__Task description__:
Rewrite the lines below, swapping every occurrence of "chart" for "graph" and leaving everything else untouched.

Figure understanding tasks:
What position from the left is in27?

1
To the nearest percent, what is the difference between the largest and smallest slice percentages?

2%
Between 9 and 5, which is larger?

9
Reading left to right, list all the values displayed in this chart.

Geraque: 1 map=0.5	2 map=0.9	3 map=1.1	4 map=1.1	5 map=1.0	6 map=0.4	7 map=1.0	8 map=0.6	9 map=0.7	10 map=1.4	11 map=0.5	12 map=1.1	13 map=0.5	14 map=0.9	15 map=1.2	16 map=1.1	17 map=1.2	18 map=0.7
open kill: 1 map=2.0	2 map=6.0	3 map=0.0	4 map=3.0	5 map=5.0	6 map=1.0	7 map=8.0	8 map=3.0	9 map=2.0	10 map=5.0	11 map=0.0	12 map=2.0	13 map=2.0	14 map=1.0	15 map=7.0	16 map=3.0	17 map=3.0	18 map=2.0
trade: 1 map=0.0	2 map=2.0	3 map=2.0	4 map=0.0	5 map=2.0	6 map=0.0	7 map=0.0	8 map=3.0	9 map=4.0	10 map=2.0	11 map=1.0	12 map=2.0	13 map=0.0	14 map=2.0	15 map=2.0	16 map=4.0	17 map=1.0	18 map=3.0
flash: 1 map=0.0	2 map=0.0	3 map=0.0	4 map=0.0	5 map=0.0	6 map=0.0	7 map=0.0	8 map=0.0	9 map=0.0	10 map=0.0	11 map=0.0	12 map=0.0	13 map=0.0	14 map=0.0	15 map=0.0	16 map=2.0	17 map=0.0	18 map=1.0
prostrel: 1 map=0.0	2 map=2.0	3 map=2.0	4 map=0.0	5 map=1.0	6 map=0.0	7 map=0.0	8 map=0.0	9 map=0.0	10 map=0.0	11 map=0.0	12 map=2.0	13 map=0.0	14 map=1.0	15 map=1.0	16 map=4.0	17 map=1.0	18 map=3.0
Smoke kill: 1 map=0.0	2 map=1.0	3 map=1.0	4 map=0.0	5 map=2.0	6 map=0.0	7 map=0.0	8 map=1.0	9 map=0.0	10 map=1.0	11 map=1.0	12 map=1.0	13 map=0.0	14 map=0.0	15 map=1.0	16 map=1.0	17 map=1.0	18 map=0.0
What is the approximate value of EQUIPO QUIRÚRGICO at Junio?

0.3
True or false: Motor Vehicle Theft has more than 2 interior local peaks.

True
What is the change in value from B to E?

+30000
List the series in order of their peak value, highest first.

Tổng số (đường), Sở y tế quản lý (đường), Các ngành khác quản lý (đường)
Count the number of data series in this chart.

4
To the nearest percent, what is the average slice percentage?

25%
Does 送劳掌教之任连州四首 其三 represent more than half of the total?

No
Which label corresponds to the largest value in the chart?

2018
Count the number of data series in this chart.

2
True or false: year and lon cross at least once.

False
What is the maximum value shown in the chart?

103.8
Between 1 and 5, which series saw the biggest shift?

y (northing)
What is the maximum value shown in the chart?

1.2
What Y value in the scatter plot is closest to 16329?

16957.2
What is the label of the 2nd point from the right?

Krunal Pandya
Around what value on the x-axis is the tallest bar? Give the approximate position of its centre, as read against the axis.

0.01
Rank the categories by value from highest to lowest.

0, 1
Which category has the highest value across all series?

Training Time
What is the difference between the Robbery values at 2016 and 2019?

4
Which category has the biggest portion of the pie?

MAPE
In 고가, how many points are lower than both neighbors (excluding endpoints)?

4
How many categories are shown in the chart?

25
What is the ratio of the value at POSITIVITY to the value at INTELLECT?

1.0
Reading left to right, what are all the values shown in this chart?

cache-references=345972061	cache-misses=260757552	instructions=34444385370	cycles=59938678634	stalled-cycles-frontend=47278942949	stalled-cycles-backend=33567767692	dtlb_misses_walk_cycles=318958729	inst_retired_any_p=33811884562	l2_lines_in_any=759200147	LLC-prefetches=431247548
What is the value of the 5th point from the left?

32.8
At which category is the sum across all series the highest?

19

__Answer box__:
What position from the left is in27?

1
To the nearest percent, what is the difference between the largest and smallest slice percentages?

2%
Between 9 and 5, which is larger?

9
Reading left to right, list all the values displayed in this graph.

Geraque: 1 map=0.5	2 map=0.9	3 map=1.1	4 map=1.1	5 map=1.0	6 map=0.4	7 map=1.0	8 map=0.6	9 map=0.7	10 map=1.4	11 map=0.5	12 map=1.1	13 map=0.5	14 map=0.9	15 map=1.2	16 map=1.1	17 map=1.2	18 map=0.7
open kill: 1 map=2.0	2 map=6.0	3 map=0.0	4 map=3.0	5 map=5.0	6 map=1.0	7 map=8.0	8 map=3.0	9 map=2.0	10 map=5.0	11 map=0.0	12 map=2.0	13 map=2.0	14 map=1.0	15 map=7.0	16 map=3.0	17 map=3.0	18 map=2.0
trade: 1 map=0.0	2 map=2.0	3 map=2.0	4 map=0.0	5 map=2.0	6 map=0.0	7 map=0.0	8 map=3.0	9 map=4.0	10 map=2.0	11 map=1.0	12 map=2.0	13 map=0.0	14 map=2.0	15 map=2.0	16 map=4.0	17 map=1.0	18 map=3.0
flash: 1 map=0.0	2 map=0.0	3 map=0.0	4 map=0.0	5 map=0.0	6 map=0.0	7 map=0.0	8 map=0.0	9 map=0.0	10 map=0.0	11 map=0.0	12 map=0.0	13 map=0.0	14 map=0.0	15 map=0.0	16 map=2.0	17 map=0.0	18 map=1.0
prostrel: 1 map=0.0	2 map=2.0	3 map=2.0	4 map=0.0	5 map=1.0	6 map=0.0	7 map=0.0	8 map=0.0	9 map=0.0	10 map=0.0	11 map=0.0	12 map=2.0	13 map=0.0	14 map=1.0	15 map=1.0	16 map=4.0	17 map=1.0	18 map=3.0
Smoke kill: 1 map=0.0	2 map=1.0	3 map=1.0	4 map=0.0	5 map=2.0	6 map=0.0	7 map=0.0	8 map=1.0	9 map=0.0	10 map=1.0	11 map=1.0	12 map=1.0	13 map=0.0	14 map=0.0	15 map=1.0	16 map=1.0	17 map=1.0	18 map=0.0
What is the approximate value of EQUIPO QUIRÚRGICO at Junio?

0.3
True or false: Motor Vehicle Theft has more than 2 interior local peaks.

True
What is the change in value from B to E?

+30000
List the series in order of their peak value, highest first.

Tổng số (đường), Sở y tế quản lý (đường), Các ngành khác quản lý (đường)
Count the number of data series in this graph.

4
To the nearest percent, what is the average slice percentage?

25%
Does 送劳掌教之任连州四首 其三 represent more than half of the total?

No
Which label corresponds to the largest value in the graph?

2018
Count the number of data series in this graph.

2
True or false: year and lon cross at least once.

False
What is the maximum value shown in the graph?

103.8
Between 1 and 5, which series saw the biggest shift?

y (northing)
What is the maximum value shown in the graph?

1.2
What Y value in the scatter plot is closest to 16329?

16957.2
What is the label of the 2nd point from the right?

Krunal Pandya
Around what value on the x-axis is the tallest bar? Give the approximate position of its centre, as read against the axis.

0.01
Rank the categories by value from highest to lowest.

0, 1
Which category has the highest value across all series?

Training Time
What is the difference between the Robbery values at 2016 and 2019?

4
Which category has the biggest portion of the pie?

MAPE
In 고가, how many points are lower than both neighbors (excluding endpoints)?

4
How many categories are shown in the graph?

25
What is the ratio of the value at POSITIVITY to the value at INTELLECT?

1.0
Reading left to right, what are all the values shown in this graph?

cache-references=345972061	cache-misses=260757552	instructions=34444385370	cycles=59938678634	stalled-cycles-frontend=47278942949	stalled-cycles-backend=33567767692	dtlb_misses_walk_cycles=318958729	inst_retired_any_p=33811884562	l2_lines_in_any=759200147	LLC-prefetches=431247548
What is the value of the 5th point from the left?

32.8
At which category is the sum across all series the highest?

19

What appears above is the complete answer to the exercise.